Count the lines in the items below that contain the word "shows". Reply with that number only.
— START DATA EXCERPTS —
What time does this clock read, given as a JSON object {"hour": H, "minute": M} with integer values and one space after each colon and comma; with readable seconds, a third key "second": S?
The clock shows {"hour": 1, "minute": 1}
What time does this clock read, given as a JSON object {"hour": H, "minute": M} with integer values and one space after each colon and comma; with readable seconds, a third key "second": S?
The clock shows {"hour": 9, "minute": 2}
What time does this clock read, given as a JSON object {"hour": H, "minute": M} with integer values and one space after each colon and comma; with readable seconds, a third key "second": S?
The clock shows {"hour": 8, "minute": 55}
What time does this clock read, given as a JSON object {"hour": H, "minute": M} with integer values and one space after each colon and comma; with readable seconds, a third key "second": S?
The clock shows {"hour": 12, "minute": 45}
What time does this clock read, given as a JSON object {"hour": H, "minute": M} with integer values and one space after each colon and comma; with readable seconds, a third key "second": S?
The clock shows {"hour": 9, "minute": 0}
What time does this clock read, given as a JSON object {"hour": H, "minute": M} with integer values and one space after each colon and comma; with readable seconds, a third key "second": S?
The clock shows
— END DATA EXCERPTS —
■ RESULT BELOW: 6